To me it makes no sense to say that a LLM could explain its own reasoning if it does no (logical) reasoning at all. It might be able to explain how the neural network calculates its results. But there are no logical reasoning steps in there that could be explained, are there?



Honest question: are we sure that it doesn’t do logical reasoning?

IANAE but although an LLM meets the definition of a Markov Chain as I understand it (current state in, probabilities of next states out), the big black box that spits out the probabilities could be doing anything.

Is it fundamentally impossible for reasoning to be an emergent property of an LLM, in a similar way to a brain? They can certainly do a good impression of logical reasoning- better than some humans in some cases?

Just because an LLM can be described as a Markov Chain doesn’t mean it _uses_ Markov Chains? An LLM is very different to the normal examples of Markov Chains I’m familiar with.

Or am I missing something?

In any case, coemu is an interesting related idea to constrain AIs to thinking in ways we can understand better:

https://futureoflife.org/podcast/connor-leahy-on-agi-and-cog...

https://www.alignmentforum.org/posts/ngEvKav9w57XrGQnb/cogni...


All programs that you can fit on a computer can be described by a sufficiently large Markov chain(if you imagine all the possible states the memory as nodes) Whatever the human brain is doing is also describable as a massive Markov chain.

But since the markov chain becomes exponentially larger whit the amount of states this is a very nitpicky and meaningless point.

Clearly to say something its a markov chain and have that mean something you need to say the thing its doing could be more or less compressed to a simple markov chain for bigrams or something like that, but that is just not true empirically, not even for gpt2. Just this is already pretty hard to make into a reasonable size markov chain https://arxiv.org/abs/2211.00593.

Just saying that it outputs probabilities from each state is not enough, the states are english strings, there's (number of tokens)^contex_lenght possible states for a certain length that's not a reasonable markov chain that you could actually implement or run.


> Honest question: are we sure that it doesn’t do logical reasoning?

It's not the Creature from the Lagoon, its an engineering artifact created by engineers.
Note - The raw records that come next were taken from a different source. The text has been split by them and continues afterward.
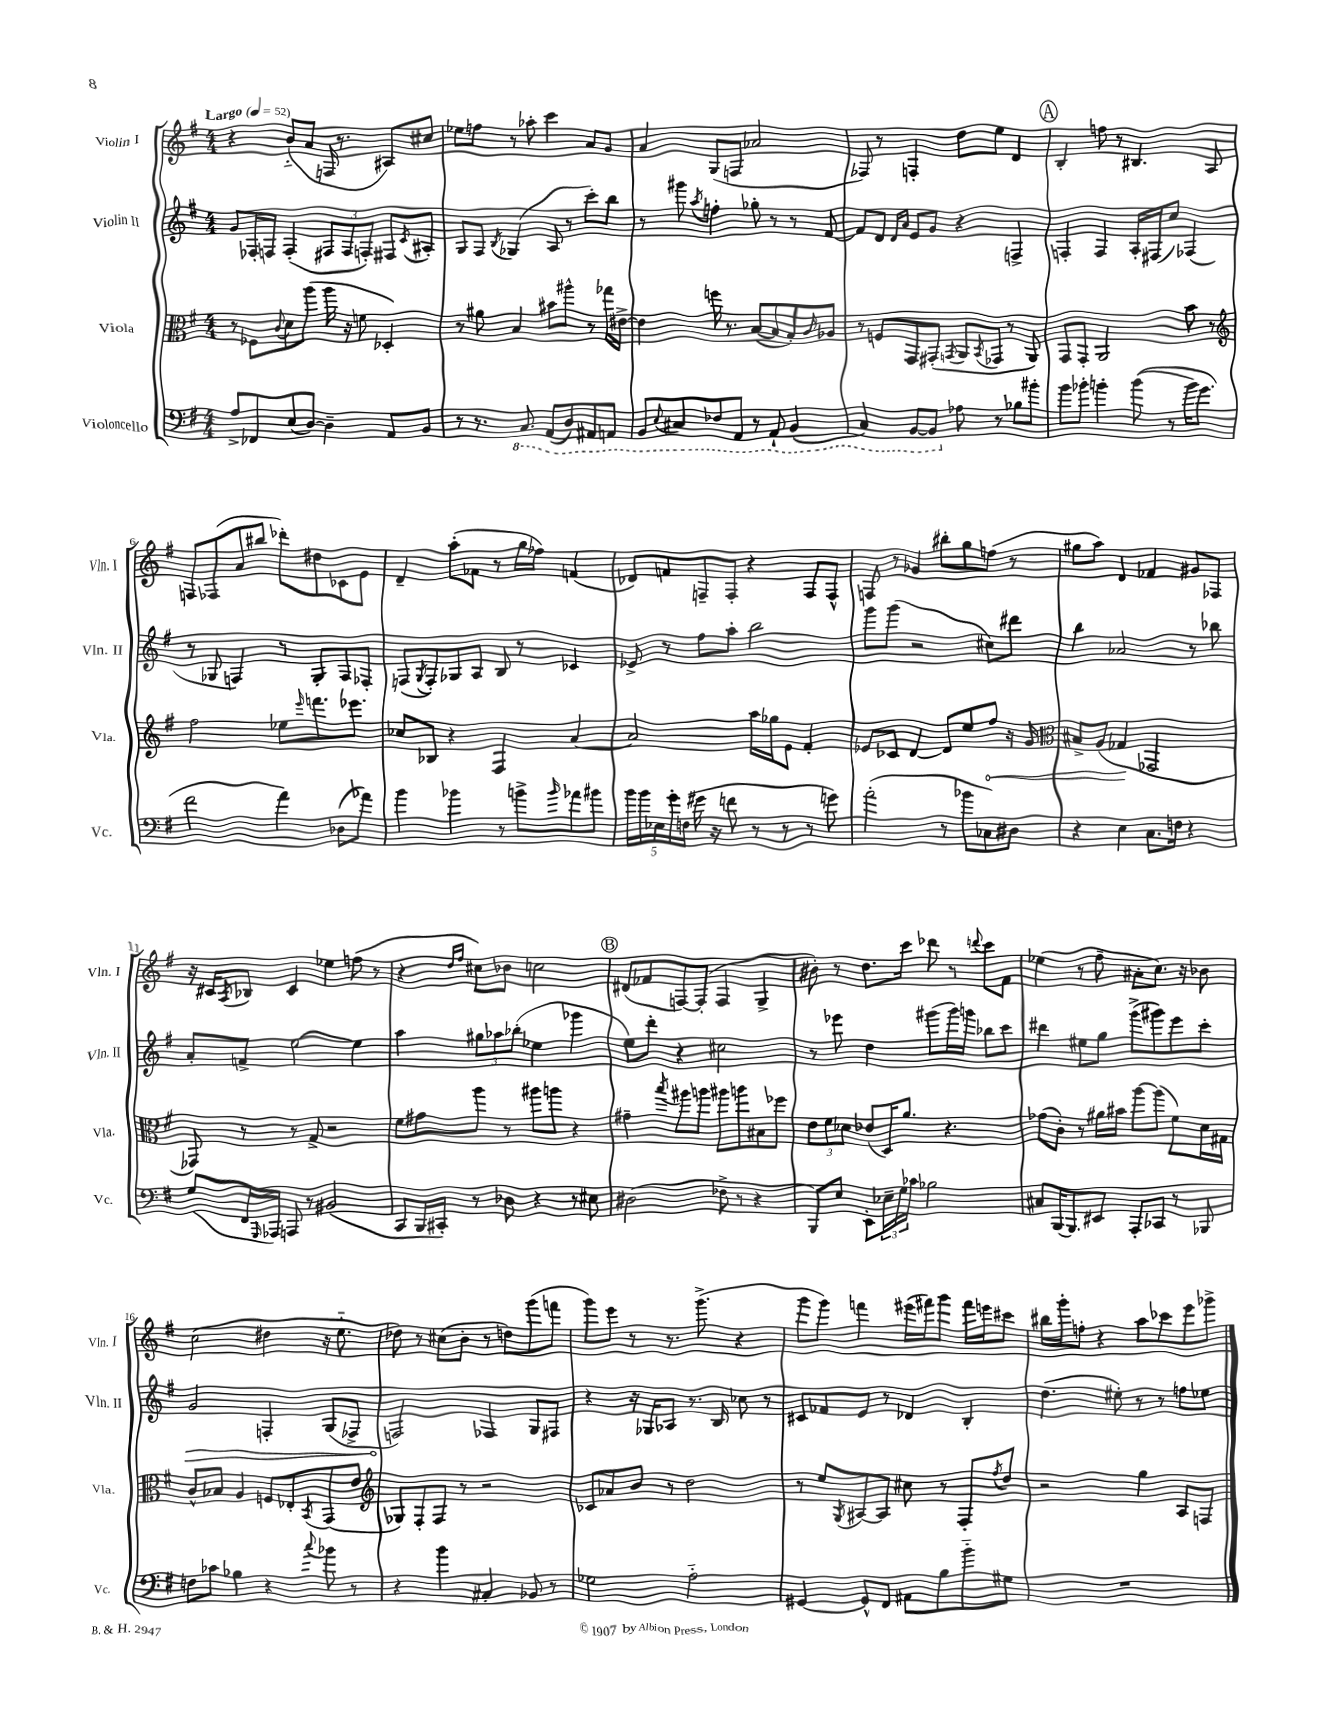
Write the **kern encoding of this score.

**kern	**kern	**kern	**kern
*staff4	*staff3	*staff2	*staff1
*clefF4	*clefC3	*clefG2	*clefG2
*k[f#]	*k[f#]	*k[f#]	*k[f#]
*M4/4	*M4/4	*M4/4	*M4/4
*MM52	*MM52	*MM52	*MM52
8A^	8r	8g	4r
8FF-	8F-	16F-'	.
.	.	16F	.
.	8qqc	.	.
(8E	8d	(4F'	(8b'~
[8D)	(8aa	.	8a
4D~]	16aa	12F#	16F
.	16r	.	8.r
.	.	12F#	.
.	8f	.	.
.	.	12F')	.
8AA	4D-')	8F#	8A#)
.	.	8qc	.
8BB	.	8A#'	8cc#
=	=	=	=
8r	8r	8G	8ee-
8.r	8a#	8F#	8ff
.	.	8qB	.
.	4B	(4G-	8r
8.CC	.	.	.
.	.	.	8aa-'
(8AAA	8b#	8A	4ccc
8DD)	8aa#^^	8r	.
8AAA#	8r	8ccc')	8a
8AAA	16gg-	8bb	8g
.	[16e#^	.	.
=	=	=	=
8BBB	4e#]	8r	4a
8qqEE	.	.	.
8CC#	.	8ggg#	.
.	.	8qaa	.
8FF-	16ff	4ff'	(8G
.	8.r	.	.
8AAA	.	.	8F
8r	([8B	8gg-'	2a-
8AAA`	8B]	8r	.
(4BBB	8B')	8r	.
.	16qqc	.	.
.	8A-	[8f#	.
=	=	=	=
4CC)	8r	8f#]	8F-)
.	8F	8d	8r
.	.	16qqd	.
.	.	16qqa	.
[8BBB	8GG	8e	4F'
8BBB]	(8GG#'	8g	.
.	8qGG	.	.
8A-	8AA	4r	8dd
.	8qBB	.	.
8r	8GG-	.	8ee
8B-	8r	4F^	4d
8b#'	8AA)	.	.
=	=	=	=
8b	8GG	4F'	4B'
8b-'	8GG'	.	.
4b'	2AA	4F	8ff
.	.	.	8r
&((8b	.	16A'	4.B#
.	.	(16F#	.
8r	.	8cc)	.
16b)	8b	(4F-	.
8.g	.	.	.
.	8r	.	8A
=	=	=	=
*	*clefG2	*	*
2f#	2ff#	8r	8F
.	.	8G-	(8F-
.	.	4F)	8a
.	.	.	8bb#
4a&)	8ee-	8r	8ddd-')
.	16qqeee	.	.
.	8.fff	8G-'	8dd#
(8D-	.	8F	8c-
.	8.eee-	.	.
8a-)	.	8F-'	8e
=	=	=	=
4b	8cc-	(8F	4d~
.	.	8qG	.
.	8B-	8F')	.
4b-	4r	8G-	(8aa'
.	.	8A	8f-
8r	4F#	8B	8r
8b^	.	8r	16gg
.	.	.	16ff-)
16qqb	.	.	.
8a-	[4a	4c-	(4f
8b#	.	.	.
=	=	=	=
20b	2a]	8e-^	8d-)
20b	.	.	.
20E-	.	.	.
.	.	8r	8f
20g'	.	.	.
(20F	.	.	.
16g#	.	8ff#	8F~
16r	.	.	.
8f	.	8aa'	8F'
8r	16aa	2bb	4r
.	16gg-	.	.
8r	8e	.	.
8r	4f#'	.	8F
8g)	.	.	8F^^
=	=	=	=
(2a'	8e-	8ggg	8F
.	8c-	(8ggg	8r
.	[4d	2r	4g-
8r	8d]	.	8bb#'
8b-	8ee	.	8gg
8C-)	8ff#	8cc#)	(8ff
8D#	16r	8ddd#	8r
.	16g	.	.
=	=	=	=
*	*clefC3	*	*
4r	8B#^	4bb	8gg#
.	(8A	.	8aa)
4E	4G-	2a-	4d
8.C	2GG-	.	4f-
16F	.	.	.
4r	.	8r	8g#
.	.	8bb-	8F-
=	=	=	=
(8G	8GG-)	8a'	16r
.	.	.	16c#
.	.	.	8qA
16FF#	8r	8f^	8B-
16qqGGG	.	.	.
16AAA-)	.	.	.
8AAA	8r	[2ee	4c#
8r	8G^	.	.
(2BB#	2r	.	4ee-
.	.	4ee]	(8ff
.	.	.	8r
=	=	=	=
8CC	8f#	4aa	4r
16BBB	8g#	.	.
16CC#')	.	.	.
.	.	.	16qqdd
.	.	.	16qqff#
8r	8aa	12gg#	8cc#)
.	.	12aa-	.
8D-	8r	.	8b-
.	.	(12bb-'	.
4r	8aa#	4ee-	2cc
.	8aa	.	.
8r	4r	4ggg-	.
8E#	.	.	.
=	=	=	=
(2D#	4g#~	8ee)	(8d#
.	.	8ddd'	8f-
.	8qbb	.	.
.	8aa#	4r	[8F)
.	8aa	.	(8F']
8F-^	8aa#	2cc#	4F
8r	8aa	.	.
4r	8B#	.	4G^
.	8ff-	.	.
=	=	=	=
8BBB)	12e	8r	8b#')
.	12f#	.	.
8E	.	8eee-	8r
.	12d-	.	.
8EE'	(8e-	4dd	8.dd
24E-~	16D)	.	.
24G	.	.	.
.	8.a	.	16ccc
24c-	.	.	.
2B-	.	(8ggg#	8ddd-
.	4.r	16ggg#)	8r
.	.	16ggg	.
.	.	.	8qqddd
.	.	8bb-	8ccc
.	.	8ccc	8f#
=	=	=	=
8C#	(8g-	4ddd#	(4ee-
[16BBB	8c')	.	.
8.BBB]	.	.	.
.	8r	8ee#	8r
8EE#	16a#	8gg	8ff#~
.	16b#	.	.
8AAA'	[8aa	(8ggg^	8a#'
8CC-	(8aa]	8ggg#)	8.cc)
8r	8f#)	8eee	.
.	.	.	16r
8BBB-	16d	8ccc'	8b-
.	16G#	.	.
=	=	=	=
8F	8c^^	2g	(2cc
8c-	8B-	.	.
4B-	4A	.	.
4r	8F	4F'	4dd#
.	8E-'	.	.
8qqcc	8qBB	.	.
8b-	(8GG	(8G	16r
.	.	.	8.ee'~
8r	8e	8F-^	.
=	=	=	=
*	*clefG2	*	*
4r	8G-)	2F)	8dd-)
.	8F#'	.	8r
4b	8F#	.	(8cc#
.	8r	.	8b'
4C#'	2r	4F-	8r
.	.	.	8dd)
8BB-	.	8G	(8ggg
8r	.	8F#	8fff
=	=	=	=
2G-	8c-	4r	8ggg)
.	8a-	.	8eee
.	8b	16r	8r
.	.	16G-	.
.	8r	8A-	8.r
2A'~	2dd	8.r	.
.	.	.	(8.ggg^
.	.	16B	.
.	.	8cc-	4r
.	.	8r	.
=	=	=	=
[4GG#	8r	8c#	8ggg
.	8ee	8f-	8ggg)
.	8qG	.	.
8GG#^^]	[8A#	8e	4fff
8FF#	8A#]	8r	.
8AA#	8cc#	4d-	(16eee#
.	.	.	16fff#)
8B	8r	.	8ggg
8b'~	8F#'	4B'	16fff#
.	.	.	16eee
.	8qff#	.	.
8G#	8dd	.	8ccc#
=	=	=	=
1r	2r	(4.dd	16bb#
.	.	.	16ggg'
.	.	.	8ff'
.	.	.	4r
.	.	8ee#')	.
.	4gg	8r	8aa
.	.	8r	8ccc-
.	8A	8ff	8eee
.	8F	8ee-	8ggg-^
==	==	==	==
*-	*-	*-	*-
I haven't heard them say it does logical deduction according to any set of logic-rules. What I've read is it uses Markov chains. That makes sense because basically an LLM given a string-input should reply with another string that is the most likely follow-up string to the first string, based on all the texts it crawled up from the internet.

If internet had lots and lots of logical reasoning statements then a LLM might be good at producing what looks like logical reasoning, but that would still be just response with the most likely follow-up string.

The reason the results of LLMs are so impressive is that at some point the quantity of the data makes a seemingly qualitative difference. It's like if you have 3 images and show them each to me one after the other I will say I saw 3 images. But if you show me thousands of images 24 per second and the images are small variations of the previous images then I say I see a MOVING PICTURE. At some point quantity becomes quality.


My understanding is that at least one form of training in the RLHF involves supplying antecedent and consequent training pairs for entailment queries.

The LLM seems to be only one of the many building blocks and is used to supply priors / transition probabilities that are used elsewhere in downstream part of the model.